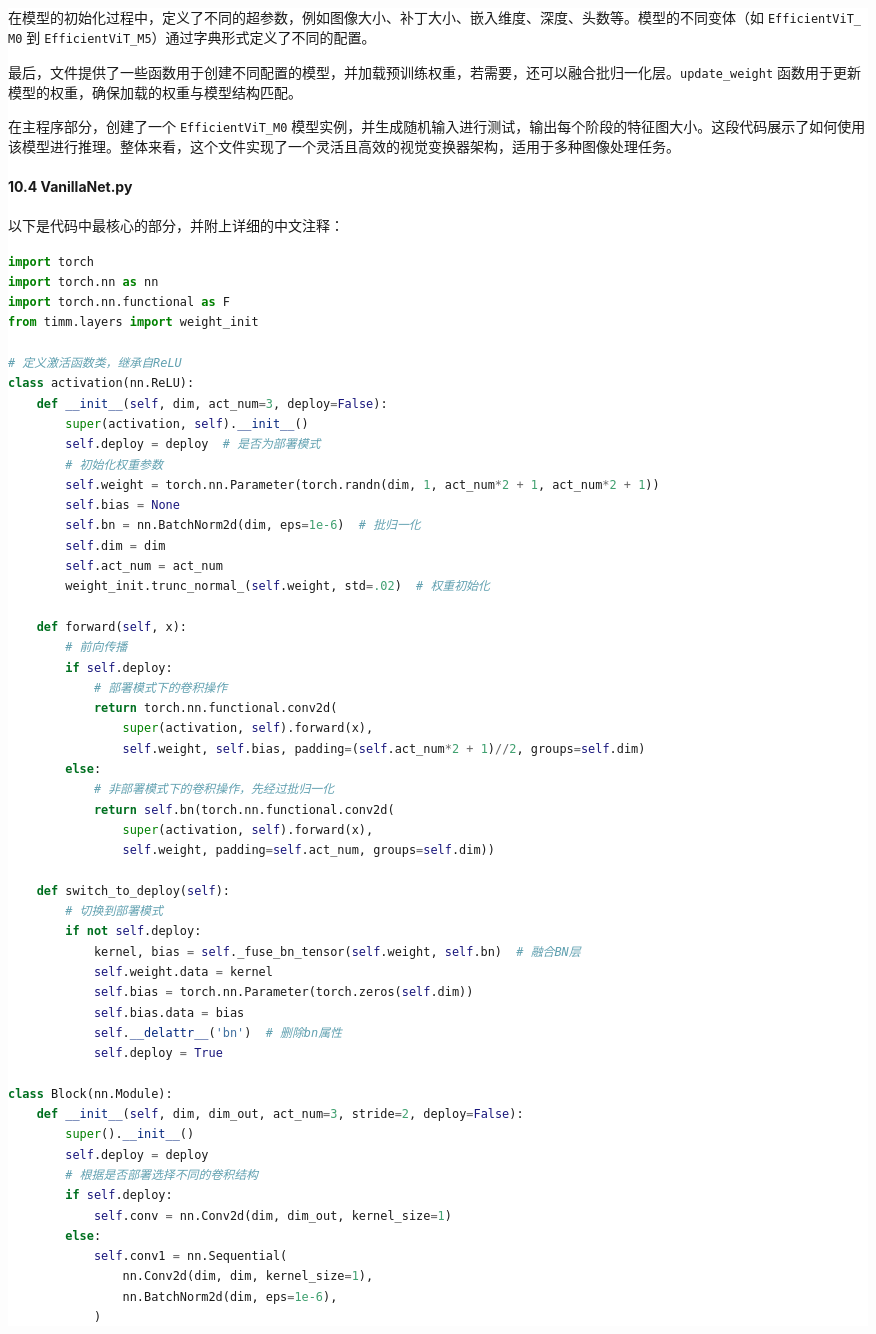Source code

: 在模型的初始化过程中，定义了不同的超参数，例如图像大小、补丁大小、嵌入维度、深度、头数等。模型的不同变体（如 `EfficientViT_M0` 到 `EfficientViT_M5`）通过字典形式定义了不同的配置。

最后，文件提供了一些函数用于创建不同配置的模型，并加载预训练权重，若需要，还可以融合批归一化层。`update_weight` 函数用于更新模型的权重，确保加载的权重与模型结构匹配。

在主程序部分，创建了一个 `EfficientViT_M0` 模型实例，并生成随机输入进行测试，输出每个阶段的特征图大小。这段代码展示了如何使用该模型进行推理。整体来看，这个文件实现了一个灵活且高效的视觉变换器架构，适用于多种图像处理任务。

#### 10.4 VanillaNet.py

以下是代码中最核心的部分，并附上详细的中文注释：

```python
import torch
import torch.nn as nn
import torch.nn.functional as F
from timm.layers import weight_init

# 定义激活函数类，继承自ReLU
class activation(nn.ReLU):
    def __init__(self, dim, act_num=3, deploy=False):
        super(activation, self).__init__()
        self.deploy = deploy  # 是否为部署模式
        # 初始化权重参数
        self.weight = torch.nn.Parameter(torch.randn(dim, 1, act_num*2 + 1, act_num*2 + 1))
        self.bias = None
        self.bn = nn.BatchNorm2d(dim, eps=1e-6)  # 批归一化
        self.dim = dim
        self.act_num = act_num
        weight_init.trunc_normal_(self.weight, std=.02)  # 权重初始化

    def forward(self, x):
        # 前向传播
        if self.deploy:
            # 部署模式下的卷积操作
            return torch.nn.functional.conv2d(
                super(activation, self).forward(x), 
                self.weight, self.bias, padding=(self.act_num*2 + 1)//2, groups=self.dim)
        else:
            # 非部署模式下的卷积操作，先经过批归一化
            return self.bn(torch.nn.functional.conv2d(
                super(activation, self).forward(x),
                self.weight, padding=self.act_num, groups=self.dim))

    def switch_to_deploy(self):
        # 切换到部署模式
        if not self.deploy:
            kernel, bias = self._fuse_bn_tensor(self.weight, self.bn)  # 融合BN层
            self.weight.data = kernel
            self.bias = torch.nn.Parameter(torch.zeros(self.dim))
            self.bias.data = bias
            self.__delattr__('bn')  # 删除bn属性
            self.deploy = True

class Block(nn.Module):
    def __init__(self, dim, dim_out, act_num=3, stride=2, deploy=False):
        super().__init__()
        self.deploy = deploy
        # 根据是否部署选择不同的卷积结构
        if self.deploy:
            self.conv = nn.Conv2d(dim, dim_out, kernel_size=1)
        else:
            self.conv1 = nn.Sequential(
                nn.Conv2d(dim, dim, kernel_size=1),
                nn.BatchNorm2d(dim, eps=1e-6),
            )
```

### Work to complete:
Except for the pictures, copy every line of the records above exactly.

### Exercise response:
Source code

: 在模型的初始化过程中，定义了不同的超参数，例如图像大小、补丁大小、嵌入维度、深度、头数等。模型的不同变体（如 `EfficientViT_M0` 到 `EfficientViT_M5`）通过字典形式定义了不同的配置。

最后，文件提供了一些函数用于创建不同配置的模型，并加载预训练权重，若需要，还可以融合批归一化层。`update_weight` 函数用于更新模型的权重，确保加载的权重与模型结构匹配。

在主程序部分，创建了一个 `EfficientViT_M0` 模型实例，并生成随机输入进行测试，输出每个阶段的特征图大小。这段代码展示了如何使用该模型进行推理。整体来看，这个文件实现了一个灵活且高效的视觉变换器架构，适用于多种图像处理任务。

#### 10.4 VanillaNet.py

以下是代码中最核心的部分，并附上详细的中文注释：

```python
import torch
import torch.nn as nn
import torch.nn.functional as F
from timm.layers import weight_init

# 定义激活函数类，继承自ReLU
class activation(nn.ReLU):
    def __init__(self, dim, act_num=3, deploy=False):
        super(activation, self).__init__()
        self.deploy = deploy  # 是否为部署模式
        # 初始化权重参数
        self.weight = torch.nn.Parameter(torch.randn(dim, 1, act_num*2 + 1, act_num*2 + 1))
        self.bias = None
        self.bn = nn.BatchNorm2d(dim, eps=1e-6)  # 批归一化
        self.dim = dim
        self.act_num = act_num
        weight_init.trunc_normal_(self.weight, std=.02)  # 权重初始化

    def forward(self, x):
        # 前向传播
        if self.deploy:
            # 部署模式下的卷积操作
            return torch.nn.functional.conv2d(
                super(activation, self).forward(x), 
                self.weight, self.bias, padding=(self.act_num*2 + 1)//2, groups=self.dim)
        else:
            # 非部署模式下的卷积操作，先经过批归一化
            return self.bn(torch.nn.functional.conv2d(
                super(activation, self).forward(x),
                self.weight, padding=self.act_num, groups=self.dim))

    def switch_to_deploy(self):
        # 切换到部署模式
        if not self.deploy:
            kernel, bias = self._fuse_bn_tensor(self.weight, self.bn)  # 融合BN层
            self.weight.data = kernel
            self.bias = torch.nn.Parameter(torch.zeros(self.dim))
            self.bias.data = bias
            self.__delattr__('bn')  # 删除bn属性
            self.deploy = True

class Block(nn.Module):
    def __init__(self, dim, dim_out, act_num=3, stride=2, deploy=False):
        super().__init__()
        self.deploy = deploy
        # 根据是否部署选择不同的卷积结构
        if self.deploy:
            self.conv = nn.Conv2d(dim, dim_out, kernel_size=1)
        else:
            self.conv1 = nn.Sequential(
                nn.Conv2d(dim, dim, kernel_size=1),
                nn.BatchNorm2d(dim, eps=1e-6),
            )
```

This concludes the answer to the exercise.